At an investor meeting in London, Godwin Emefiele, governor of the Central Bank of Nigeria (CBN), told foreign investors that the apex bank would meet all foreign exchange demands so long as the nation’s external reserves are above $30 billion and the international prices of crude oil do not go below $45 per barrel.

Information that Emefiele was in London to woo selected foreign investors was revealed in a first-of-its-kind monthly update by the CBN published Wednesday on its website.

Emefiele also assured that reserves are unlikely to dip below $30 billion “considering various policies of the Federal Government to diversify the economy”, the report read.

Oil prices would need to weaken some 40 percent to create the scenario where the CBN can no longer guarantee exchange rate stability, as Brent crude was priced at $63 per barrel as of November 21.
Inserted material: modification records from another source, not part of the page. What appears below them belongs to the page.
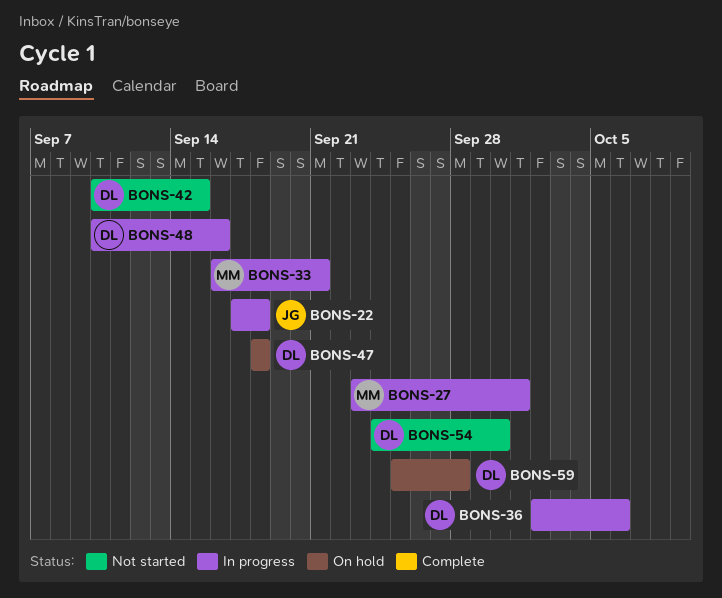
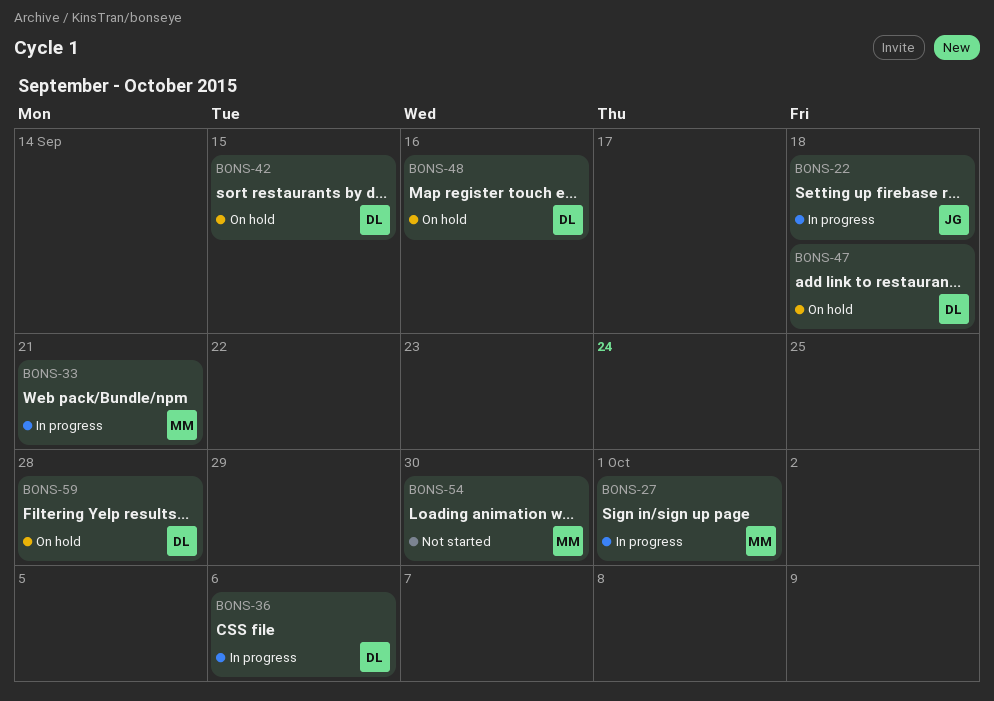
BONS-42, status: Not started -> On hold
BONS-48, status: In progress -> On hold
BONS-54, owner: DL -> MM

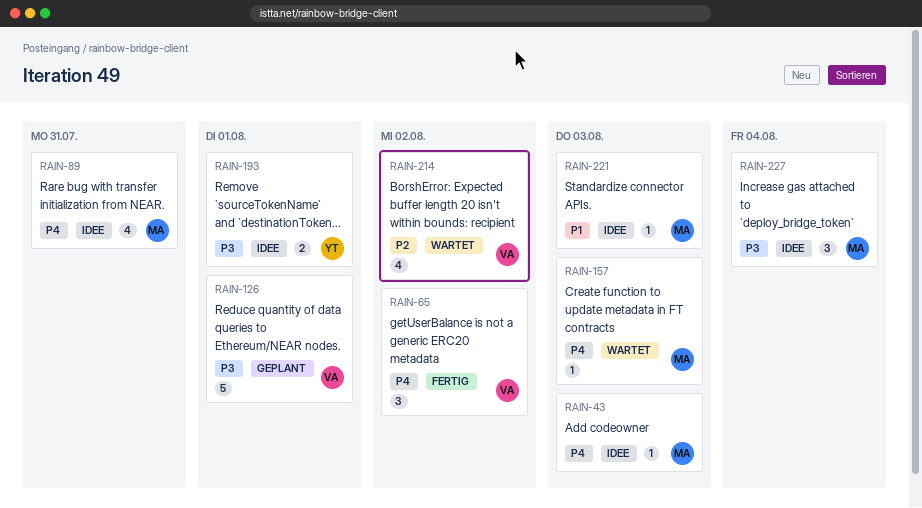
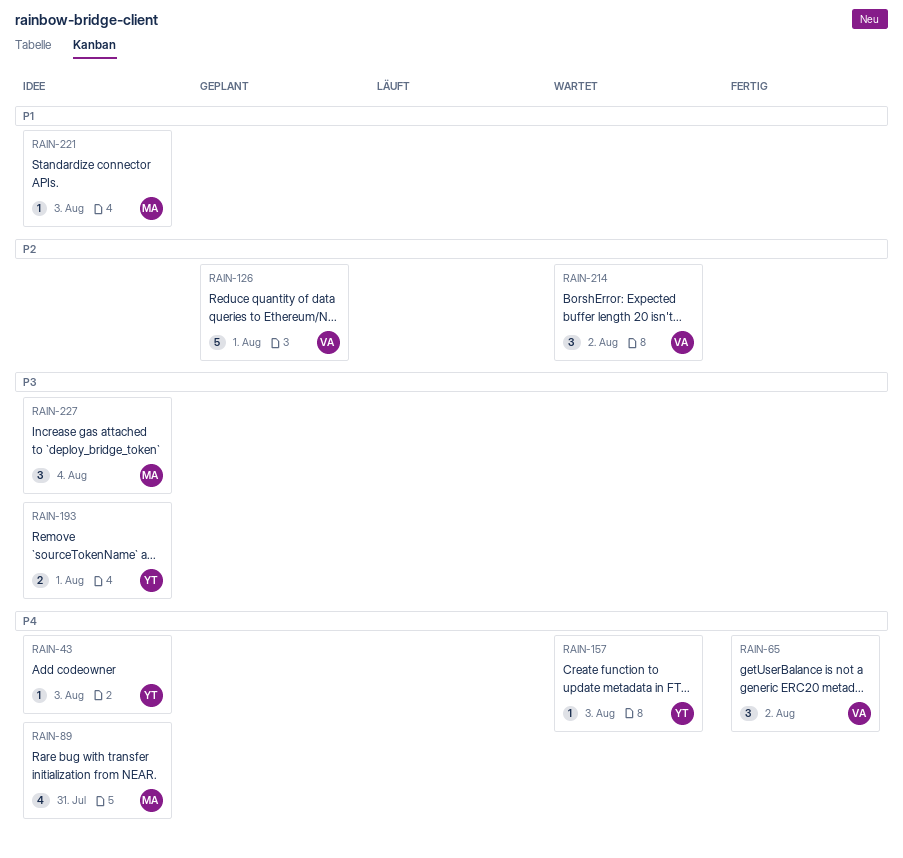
RAIN-43, owner: MA -> YT
RAIN-126, priority: P3 -> P2
RAIN-157, owner: MA -> YT
RAIN-214, estimate: 4 -> 3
At the current level of $39 billion, external reserves will have to fall 30 percent.

Emefiele’s meeting with investors came after signs of a growing backlog of foreign exchange demand.

The CBN saw less foreign exchange inflows than outflows in the third quarter of 2019, in what is only the third such occurrence since the fx crisis of 2016 and the first time this year.

Net fx outflow in the third quarter was $3.6 billion, being the difference between inflows of $11.7 billion against outflows of $15.3 billion.

The implication of net fx outflows is that it may invite pressure on the exchange rate which the CBN has protected at all costs for more than two years.

Lower dollar inflows reduce the CBN’s firepower in defending the naira against any depreciation as it eats away at the external reserves.

The CBN’s gross external reserves are already on the decline, after shrinking 12 percent from $45 billion at the start of the year.

Foreign investors have been particularly worried by the trend which surely rekindles bitter memories from 2016 when the fx backlog swelled to as much as $7 billion as investors had their money trapped.